Freshwater ecoregion of North Africa

The Permanent Maghreb of World Wide Fund for Nature is a freshwater ecoregion of North Africa.

==Geography==
The Permanent Maghreb ecoregion covers an area of 950,180 square kilometers, and extends across the portions of Algeria, Mauritania, Morocco, Tunisia, and Western Sahara. It occupies the Mediterranean climate region of northern Africa, and is characterized by rivers and streams which flow on the surface year-round. The ecoregion is bounded on the north by the Atlantic Ocean and Mediterranean Sea, and to the south by the Temporary Maghreb freshwater ecoregion, which covers the northern portion of the Sahara and is characterized by temporary or seasonally-flowing rivers and streams.

The WWF divides the ecoregion into two. Atlantic Northwest Africa lies in northwestern Africa, covering most of Morocco and Western Sahara and portions of Mauritania and Algeria. The ecoregion covers the western Atlas Mountains complex, including the Anti-Atlas to the west, the High Atlas, the Middle Atlas further east, and Rif Mountains along the Mediterranean coast. The rivers flow into the Atlantic, or inland into the Sahara. The main streams flowing into the Atlantic are the Sebou, Oum Er-Rbia, Tensift, and Sous.

Mediterranean Northwest Africa lies further east, covering the northern portions of Tunisia and Algeria along with eastern Morocco. The streams originate in the eastern portion of the Atlas Mountains complex, including the Tell Atlas, the Saharan Atlas, and the Aures Mountains. Its principal rivers include the Moulouya, Chelif, and Medjerda, which empty into the Mediterranean Sea.

==Habitats==
The major habitat types of the ecoregion are Mediterranean systems and temperate coastal rivers. Most of the rivers originate in the Atlas mountains. Rainfall is generally higher in the winter months, and there is regular winter snowfall at higher elevations which creates spring snowmelt. The largest rivers empty into the sea, forming reedy wetlands at river mouths. The Atlantic rivers are generally more species-rich. The streams which flow towards the Sahara mostly empty into chotts, shallow saline lakes which vary seasonally in extent. The streams that flow southward into the Sahara sustain desert aquifers.

==Fauna==
The freshwater fauna of the Permanent Maghreb shares affinities with of Europe’s Mediterranean freshwater ecoregions. It is home to Africa's only native salmonids and Cobitis maroccana, Africa's only representative of family Cobitidae. Atlantic Northwest Africa has greater affinities with Iberia, while Mediterranean Northwest Africa has some Asiatic species.

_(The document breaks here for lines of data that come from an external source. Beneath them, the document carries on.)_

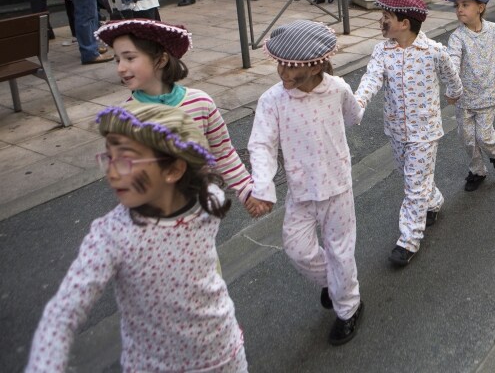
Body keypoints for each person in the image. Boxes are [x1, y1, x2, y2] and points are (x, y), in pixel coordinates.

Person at [25, 102, 246, 372]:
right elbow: (63, 313)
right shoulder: (111, 235)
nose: (112, 172)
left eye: (126, 160)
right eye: (108, 157)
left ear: (174, 170)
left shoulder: (208, 202)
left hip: (225, 354)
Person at [246, 20, 364, 345]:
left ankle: (349, 308)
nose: (284, 73)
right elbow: (261, 145)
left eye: (293, 67)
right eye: (281, 65)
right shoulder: (273, 100)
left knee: (341, 252)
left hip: (338, 186)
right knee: (297, 249)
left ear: (315, 66)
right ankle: (336, 283)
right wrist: (262, 187)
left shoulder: (338, 89)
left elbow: (354, 116)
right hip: (300, 191)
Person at [354, 0, 463, 267]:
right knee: (415, 177)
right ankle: (434, 200)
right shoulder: (382, 51)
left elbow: (452, 75)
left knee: (413, 186)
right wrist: (358, 101)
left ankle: (409, 240)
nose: (382, 21)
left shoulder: (433, 51)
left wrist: (454, 92)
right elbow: (371, 79)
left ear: (404, 23)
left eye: (387, 17)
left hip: (425, 132)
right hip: (396, 130)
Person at [96, 19, 254, 204]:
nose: (121, 68)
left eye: (129, 58)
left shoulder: (200, 102)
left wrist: (247, 190)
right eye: (117, 60)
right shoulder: (124, 117)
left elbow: (223, 153)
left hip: (200, 208)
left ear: (161, 60)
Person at [445, 0, 495, 192]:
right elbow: (452, 64)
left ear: (481, 8)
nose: (459, 9)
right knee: (467, 139)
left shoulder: (494, 30)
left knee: (484, 136)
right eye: (457, 6)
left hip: (487, 95)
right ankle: (477, 170)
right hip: (464, 99)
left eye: (465, 5)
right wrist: (452, 90)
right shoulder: (457, 37)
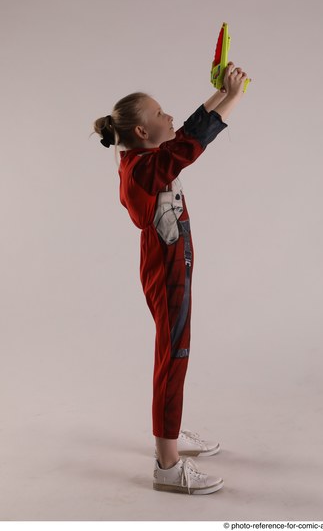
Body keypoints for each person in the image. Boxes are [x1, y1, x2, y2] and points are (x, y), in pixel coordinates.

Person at [94, 62, 249, 494]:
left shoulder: (142, 158)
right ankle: (167, 463)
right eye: (160, 113)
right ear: (142, 132)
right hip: (167, 274)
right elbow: (191, 144)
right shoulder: (146, 167)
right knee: (173, 357)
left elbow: (182, 137)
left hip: (169, 267)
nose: (169, 117)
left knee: (173, 354)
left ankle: (170, 433)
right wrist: (235, 97)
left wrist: (218, 93)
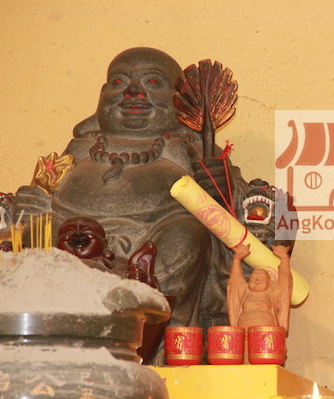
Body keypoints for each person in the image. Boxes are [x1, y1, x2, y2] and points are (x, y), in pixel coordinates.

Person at [13, 47, 247, 329]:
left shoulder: (192, 150)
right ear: (103, 95)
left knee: (187, 235)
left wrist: (224, 190)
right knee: (39, 231)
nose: (133, 93)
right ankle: (59, 326)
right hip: (73, 239)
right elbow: (43, 191)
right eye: (119, 82)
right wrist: (30, 206)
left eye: (152, 82)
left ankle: (158, 332)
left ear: (180, 101)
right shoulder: (80, 148)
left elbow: (244, 213)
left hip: (155, 245)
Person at [227, 243, 293, 331]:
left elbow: (285, 281)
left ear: (269, 283)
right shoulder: (243, 291)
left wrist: (284, 259)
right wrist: (237, 259)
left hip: (267, 334)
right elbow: (234, 279)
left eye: (262, 278)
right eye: (253, 278)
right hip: (244, 332)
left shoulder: (274, 292)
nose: (257, 280)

Endemic fish species of Atlantic Northwest Africa include Salmo akairos, Salmo pallaryi (now extinct), Cobitis maroccana, and several species of Barbus (B. labiosa, B. magniatlantis, B. ksibi, B. issenensis, B. massaensis, B. nasus, B. harterti, B. paytonii, B. reinii, and two more undescribed species). Near-endemic species include Varicorhinus maroccanus and Barbus pallaryi, which also range into the adjacent Temporary Maghreb. Other fish species include Tilapia zillii, Labeobarbus fritschii, Atherina boyeri, and Alosa alosa.

Endemic fish species of the Mediterranean Northwest Africa ecoregion include Pseudophoxinus callensis, P. punicus, Barbus callensis, B. leptopogon, Tropidophoxinellus chaignoni, and Aphanius apodus. Other fish species include Aphanius fasciatus, Barbus fritschii, Salaria fluviatilis, and Salmo macrostigma.